ForeWord Reviews

great books independent voices

Don't Tell Me Your Wife Likes It

Writing and Publishing a First Novel

Clarion Review (4 Stars)

Think it’s easy to publish a book? Think again. Intelligent and outspoken, Ronald C. Gordon uses snarky humor to explain why easy is the wrong word in this “how-not-to” book for aspiring authors. Gordon spills the beans on the real process behind getting a novel into the world with this frank, and plainly partisan, memoir. Don’t Tell Me Your Wife Likes It offers an exasperated fiction writer’s entertaining perspective on publishing his first novel, warts and all.

Gordon comes by his pointed opinions honestly; in 2009, he set out to publish his first work of fiction, a literary coming-of-age novel that clocked in at more than 800 pages and found no takers in the traditional publishing world. The road to eventual success was time-consuming and expensive, and though we know that his novel, Not Fade Away, eventually made it into readers’ hands, we definitely feel Gordon’s pain as he walks us through the journey.

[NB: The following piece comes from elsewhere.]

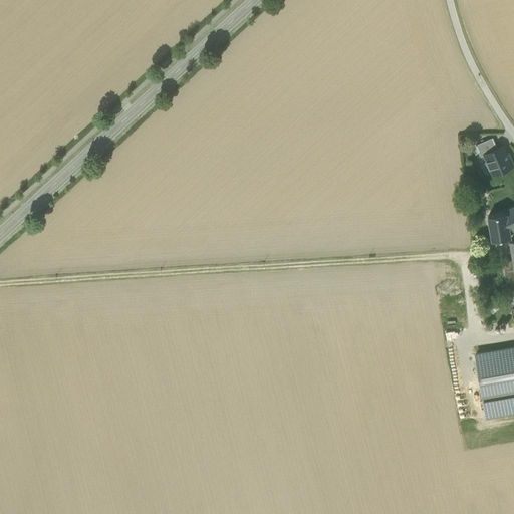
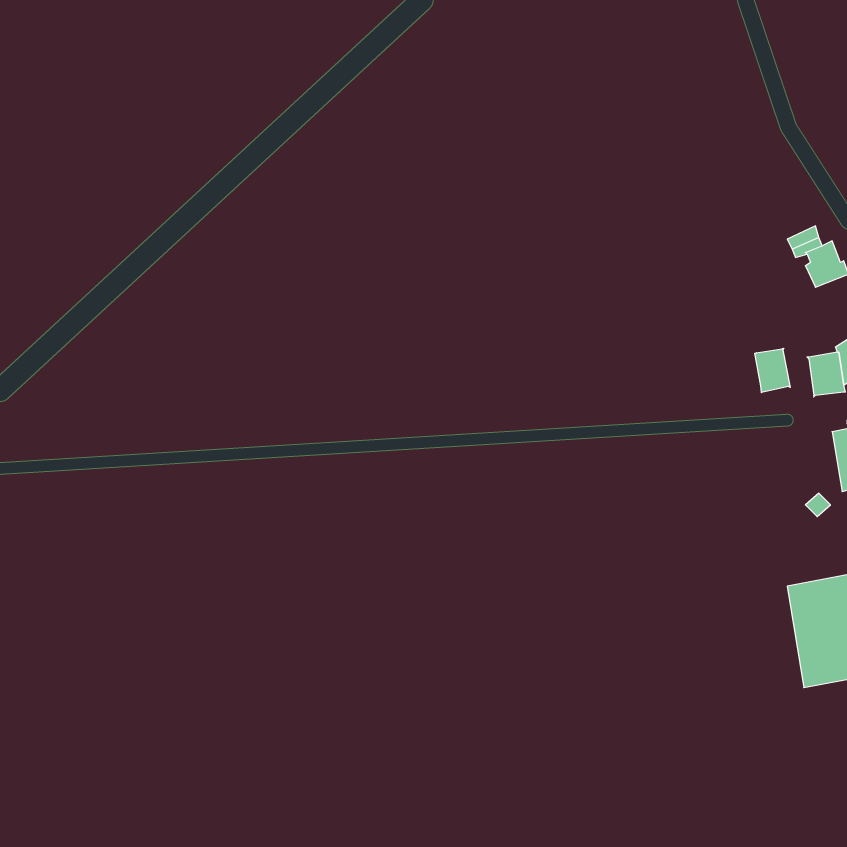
building: none -> [755,348,790,393]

Never afraid to call it like he sees it, Gordon takes to task the so-called experts who claimed they would help him on his way. For instance, he introduces us to the editor-who-wouldn’t-quit, whom he renames “Lenore Raven.” (The Poe reference is one among a multitude of literary allusions.) She’s the one who whittled his lengthy novel down to what Gordon calls, begrudgingly, “something else entirely.” Gordon admits the novel needed trimming, but bemoans changes based on rules he feels shouldn’t be rules at all, but guidelines. “Show, don’t tell,” Lenore predictably admonishes. Gordon agrees in some cases, but what about when he has deliberately opted for more distant narration? He shudders to think what Ms. Raven might have done to famously effusive writers like Faulkner or Maugham.

Gordon loves literary references, and classic fiction fans will find mentions of everyone from Charles Dickens to Harper Lee here. He also loves films, and can get carried away with connections between books and movies, taking the reader on many tangential trips to Hollywood on the way to his main points about publishing’s pitfalls. Gordon refers to his own writing frequently, using Not Fade Away as a case study. Readers unfamiliar with his novel, however, may get a bit lost in the particulars. It would be useful to have the novel itself at hand while reading about its evolution.

Gordon focuses his comical rants on traditional publishing, but also takes well-earned shots at underwhelming writing workshops and even the self-publishing services he ultimately uses. This is not to say he wouldn’t do it again. Not Fade Away is, after all, the first in a trilogy.

Don’t Tell Me Your Wife Likes It shows that novelists need more than talent to survive the publishing process. According to Gordon, perseverance and a strong sense of humor may be their most valuable tools.